→ WHAT YOU ARE ASKED TO DO: Reproduce the text of every row below with each occurrence of "Конвертер" switched to "Преобразователь" and all other text left unchanged. Omit the picture markers from the output.

Dataset records:
----

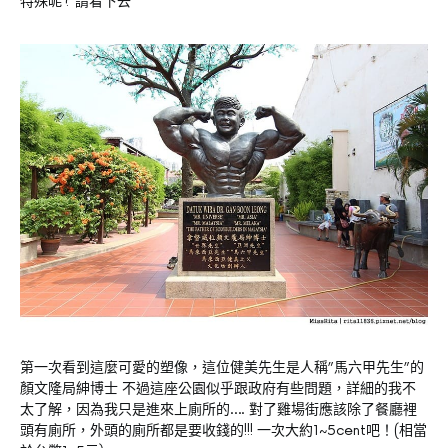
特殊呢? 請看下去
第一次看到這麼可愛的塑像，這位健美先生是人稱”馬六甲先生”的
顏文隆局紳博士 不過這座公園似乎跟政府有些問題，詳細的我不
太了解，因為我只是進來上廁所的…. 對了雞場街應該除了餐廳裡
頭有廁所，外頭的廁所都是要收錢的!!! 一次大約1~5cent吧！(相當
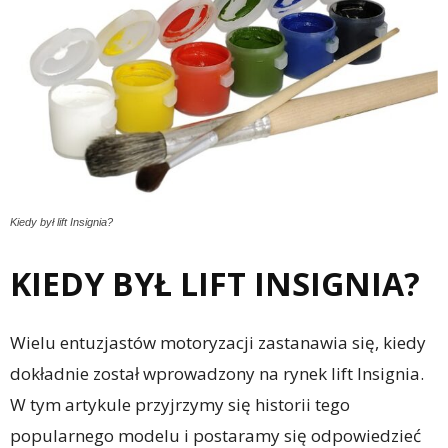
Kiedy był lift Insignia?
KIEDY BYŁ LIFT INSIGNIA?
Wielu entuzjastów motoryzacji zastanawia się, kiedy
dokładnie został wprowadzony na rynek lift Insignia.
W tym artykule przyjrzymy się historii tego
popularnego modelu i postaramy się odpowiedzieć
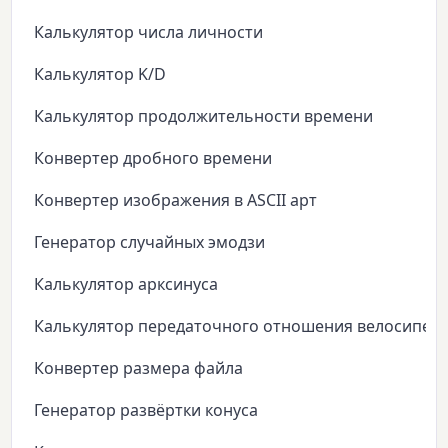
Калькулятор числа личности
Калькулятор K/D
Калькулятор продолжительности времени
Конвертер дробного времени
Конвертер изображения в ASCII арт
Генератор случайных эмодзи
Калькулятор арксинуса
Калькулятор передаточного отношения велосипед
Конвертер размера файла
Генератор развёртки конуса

----

→ RESULT:
特殊呢? 請看下去
第一次看到這麼可愛的塑像，這位健美先生是人稱”馬六甲先生”的
顏文隆局紳博士 不過這座公園似乎跟政府有些問題，詳細的我不
太了解，因為我只是進來上廁所的…. 對了雞場街應該除了餐廳裡
頭有廁所，外頭的廁所都是要收錢的!!! 一次大約1~5cent吧！(相當
Kiedy był lift Insignia?
KIEDY BYŁ LIFT INSIGNIA?
Wielu entuzjastów motoryzacji zastanawia się, kiedy
dokładnie został wprowadzony na rynek lift Insignia.
W tym artykule przyjrzymy się historii tego
popularnego modelu i postaramy się odpowiedzieć
Калькулятор числа личности
Калькулятор K/D
Калькулятор продолжительности времени
Преобразователь дробного времени
Преобразователь изображения в ASCII арт
Генератор случайных эмодзи
Калькулятор арксинуса
Калькулятор передаточного отношения велосипед
Преобразователь размера файла
Генератор развёртки конуса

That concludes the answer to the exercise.